15 Şubat 2012 Çarşamba

Tarih nedir, ne değildir? -canmehmet.comTarih nedir, ne değildir?


Tarih nedir, ne değildir?

Çok kısa özeti ile insanın geçmişte yaptıklarını yazması veya yaşadıklarının yazılmasıdır.
Tarih, kendi ifadesi ve tanımı ile neyi kapsamaktadır? İnsanın hareketlerini, ürettiklerini, düşündüklerini.
Tarih, insanlar için yararlı mıdır? Elbette, Tarih; olmuşların ve geçmişimizin yitip gitmemesi, karanlıklarda kaybolmaması demektir. Geçmişi olmayan bir varlık eksiktir. İnsan, gelişebilmesi için geçmişini ileriye taşıyabilmelidir. Kendimizi; geçmişimiz olmadan anlamamız mümkün müdür? Değildir.
İnsan yapısı gereği, hiçbir zaman yaptıklarını yeterli, hatasız, kusursuz görmez, bu nedenle de daima geçmişi ile kavgalıdır. Kavgalı olmaya da devam edecektir. Aynen günümüzde olduğu gibi.
Tarihte, geçmişte olanlar, insanlara acı verebilir. Bu nedenle, insanlar geçmişlerini unutmak, üzerine sünger çekmek isteyebilirler. Zaman zaman insanlar, önceki olayların, onlara acı vermesi nedeni ile bazen gerçekleri değiştirmiş, bazen de, üzerinde oynamışlardır.
Oynama ifadesini biraz yumuşatalım ve farklı yorumlamış veya yorumlamışlardır diyelim.
Ancak insanın, insanlık tarihinin kaydını çarpıtmak veya yok etmek, insanı fakir, fakir olmasının yanında geleceği olmayan birisi haline getireceği için tehlikelidir. Gerçeklerle asla oynanmamalıdır.
Tarihte ki, olayların doğru olarak intikal edebilmesi, doğru düzenlenmiş belgelerle mümkündür. Ancak bu şekilde geçmişi doğru olarak anlayabiliriz. Doğru, yeterli kanıt, belge sizi desteklemez ise yapılan tüm yorumlar yorumlayanın kişiliğine, içerisinde bulunduğu kültür değerlerine ve hatta vicdanına kalmıştır. Kalmaktadır.
Tarih, elbette belgeler ile konuşur, kendini belgeler ile doğru olarak ifade eder.
Ne zaman ki; yazan, yazdıran kendisinden bir şey katmaya başlamış ise O zaman ‘ Tarih ’ tarih olmaktan çıkmış ve yazılan “ Tarihi Roman’ olmuştur..
İzninizle basit bir örnek verirsek; Mahallede bir kavga olur. Taraflar birbirleri ile davacı olmak üzere karakola giderler.
Olayı gören dört kişi, ifadelerine başvurulmak üzere karakola çağrılırlar. Davet edilenler, ifadelerini; kendi pencerelerinden, taraflara yakınlıklarına, duydukları sempati ve kızgınlıkları ölçüsünde verirler.

Anlama kontrolü
A – Metin bölümüne göre tarih, kendi tanımıyla neleri kapsar?
B – Lütfen metin bölümündeki "Geçmişi olmayan bir varlık eksiktir." cümlesini İngilizceye çevirin.
C – Metin bölümünün "Oynama ifadesini biraz" ifadesinden "vicdanına kalmıştır. Kalmaktadır." ifadesine kadar olan kısmını harfi harfine yeniden yazın.
Veriler, metin bölümünden ayrı bir malzemedir.

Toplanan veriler

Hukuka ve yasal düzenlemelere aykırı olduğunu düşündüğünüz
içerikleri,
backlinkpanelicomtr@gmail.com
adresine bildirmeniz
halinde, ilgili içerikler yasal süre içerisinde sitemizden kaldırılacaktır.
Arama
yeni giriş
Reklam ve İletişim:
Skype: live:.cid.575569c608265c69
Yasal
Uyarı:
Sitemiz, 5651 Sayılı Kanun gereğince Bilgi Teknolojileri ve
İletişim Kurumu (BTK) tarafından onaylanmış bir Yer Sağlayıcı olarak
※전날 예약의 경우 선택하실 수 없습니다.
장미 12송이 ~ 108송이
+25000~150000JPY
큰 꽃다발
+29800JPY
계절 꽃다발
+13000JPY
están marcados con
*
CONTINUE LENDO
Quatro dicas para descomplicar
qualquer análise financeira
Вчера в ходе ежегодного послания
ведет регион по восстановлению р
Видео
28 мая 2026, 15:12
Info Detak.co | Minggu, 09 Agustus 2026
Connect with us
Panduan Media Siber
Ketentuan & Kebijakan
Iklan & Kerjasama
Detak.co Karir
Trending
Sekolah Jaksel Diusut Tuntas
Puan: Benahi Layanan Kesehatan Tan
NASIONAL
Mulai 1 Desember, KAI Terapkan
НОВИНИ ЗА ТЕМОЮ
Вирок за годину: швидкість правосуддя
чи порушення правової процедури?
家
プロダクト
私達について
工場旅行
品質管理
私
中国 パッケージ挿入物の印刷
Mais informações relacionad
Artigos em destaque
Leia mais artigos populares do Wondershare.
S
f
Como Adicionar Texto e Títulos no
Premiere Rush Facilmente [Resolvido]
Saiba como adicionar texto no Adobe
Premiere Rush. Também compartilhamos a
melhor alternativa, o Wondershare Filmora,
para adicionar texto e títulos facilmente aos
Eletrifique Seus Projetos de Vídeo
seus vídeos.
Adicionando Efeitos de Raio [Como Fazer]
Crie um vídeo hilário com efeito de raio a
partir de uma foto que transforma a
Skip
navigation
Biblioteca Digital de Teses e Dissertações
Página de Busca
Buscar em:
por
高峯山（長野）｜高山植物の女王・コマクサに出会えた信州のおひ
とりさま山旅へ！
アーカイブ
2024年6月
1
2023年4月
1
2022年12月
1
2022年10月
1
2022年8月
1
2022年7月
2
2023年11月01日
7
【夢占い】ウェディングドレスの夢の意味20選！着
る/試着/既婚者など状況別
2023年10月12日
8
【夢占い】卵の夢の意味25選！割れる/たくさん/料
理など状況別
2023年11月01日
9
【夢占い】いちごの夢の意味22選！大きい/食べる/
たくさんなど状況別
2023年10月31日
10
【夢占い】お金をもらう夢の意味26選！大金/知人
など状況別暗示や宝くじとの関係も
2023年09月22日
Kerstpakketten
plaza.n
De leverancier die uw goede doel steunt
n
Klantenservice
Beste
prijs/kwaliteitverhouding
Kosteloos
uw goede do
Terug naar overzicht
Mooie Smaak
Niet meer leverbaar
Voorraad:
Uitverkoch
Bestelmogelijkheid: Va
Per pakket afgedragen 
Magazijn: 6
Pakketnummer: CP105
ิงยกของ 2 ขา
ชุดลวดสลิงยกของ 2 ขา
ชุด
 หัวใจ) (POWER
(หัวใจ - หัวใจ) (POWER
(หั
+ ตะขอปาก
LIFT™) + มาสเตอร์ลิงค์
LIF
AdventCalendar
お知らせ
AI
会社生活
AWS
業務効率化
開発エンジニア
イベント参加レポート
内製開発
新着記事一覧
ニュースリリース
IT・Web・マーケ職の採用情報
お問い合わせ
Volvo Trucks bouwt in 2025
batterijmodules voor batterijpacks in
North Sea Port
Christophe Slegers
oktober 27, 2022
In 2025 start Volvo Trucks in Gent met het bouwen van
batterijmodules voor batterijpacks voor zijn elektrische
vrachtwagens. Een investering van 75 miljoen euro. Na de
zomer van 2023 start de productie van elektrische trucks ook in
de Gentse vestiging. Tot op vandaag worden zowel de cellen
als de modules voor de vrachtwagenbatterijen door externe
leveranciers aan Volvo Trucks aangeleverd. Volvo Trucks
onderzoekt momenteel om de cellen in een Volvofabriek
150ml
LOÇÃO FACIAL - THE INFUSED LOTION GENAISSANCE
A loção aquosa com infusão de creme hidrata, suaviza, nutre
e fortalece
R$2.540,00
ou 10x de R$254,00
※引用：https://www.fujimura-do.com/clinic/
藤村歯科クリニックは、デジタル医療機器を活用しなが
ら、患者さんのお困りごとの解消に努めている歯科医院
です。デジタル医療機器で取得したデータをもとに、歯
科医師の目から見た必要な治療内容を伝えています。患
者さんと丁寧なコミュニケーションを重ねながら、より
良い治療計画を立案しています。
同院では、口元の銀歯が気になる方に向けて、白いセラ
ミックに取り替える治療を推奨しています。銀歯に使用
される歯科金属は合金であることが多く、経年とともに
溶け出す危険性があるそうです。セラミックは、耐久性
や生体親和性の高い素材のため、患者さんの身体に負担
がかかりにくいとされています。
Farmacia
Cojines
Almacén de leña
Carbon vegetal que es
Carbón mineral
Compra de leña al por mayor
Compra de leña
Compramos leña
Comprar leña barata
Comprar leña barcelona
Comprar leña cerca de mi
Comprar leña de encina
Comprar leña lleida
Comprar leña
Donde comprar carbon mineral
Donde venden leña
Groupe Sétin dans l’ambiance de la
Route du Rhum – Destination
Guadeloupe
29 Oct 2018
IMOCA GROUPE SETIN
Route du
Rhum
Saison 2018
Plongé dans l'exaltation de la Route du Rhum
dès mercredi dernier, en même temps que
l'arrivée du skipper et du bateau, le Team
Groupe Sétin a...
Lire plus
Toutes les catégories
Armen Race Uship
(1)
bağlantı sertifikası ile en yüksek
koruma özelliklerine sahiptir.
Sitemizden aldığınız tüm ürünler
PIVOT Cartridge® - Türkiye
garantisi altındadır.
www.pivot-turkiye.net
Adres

Görev çözümleri
A – İnsanın hareketlerini, ürettiklerini ve düşündüklerini.

B – A being without a past is incomplete.

C –
Oynama ifadesini biraz yumuşatalım ve farklı yorumlamış veya yorumlamışlardır diyelim.
Ancak insanın, insanlık tarihinin kaydını çarpıtmak veya yok etmek, insanı fakir, fakir olmasının yanında geleceği olmayan birisi haline getireceği için tehlikelidir. Gerçeklerle asla oynanmamalıdır.
Tarihte ki, olayların doğru olarak intikal edebilmesi, doğru düzenlenmiş belgelerle mümkündür. Ancak bu şekilde geçmişi doğru olarak anlayabiliriz. Doğru, yeterli kanıt, belge sizi desteklemez ise yapılan tüm yorumlar yorumlayanın kişiliğine, içerisinde bulunduğu kültür değerlerine ve hatta vicdanına kalmıştır. Kalmaktadır.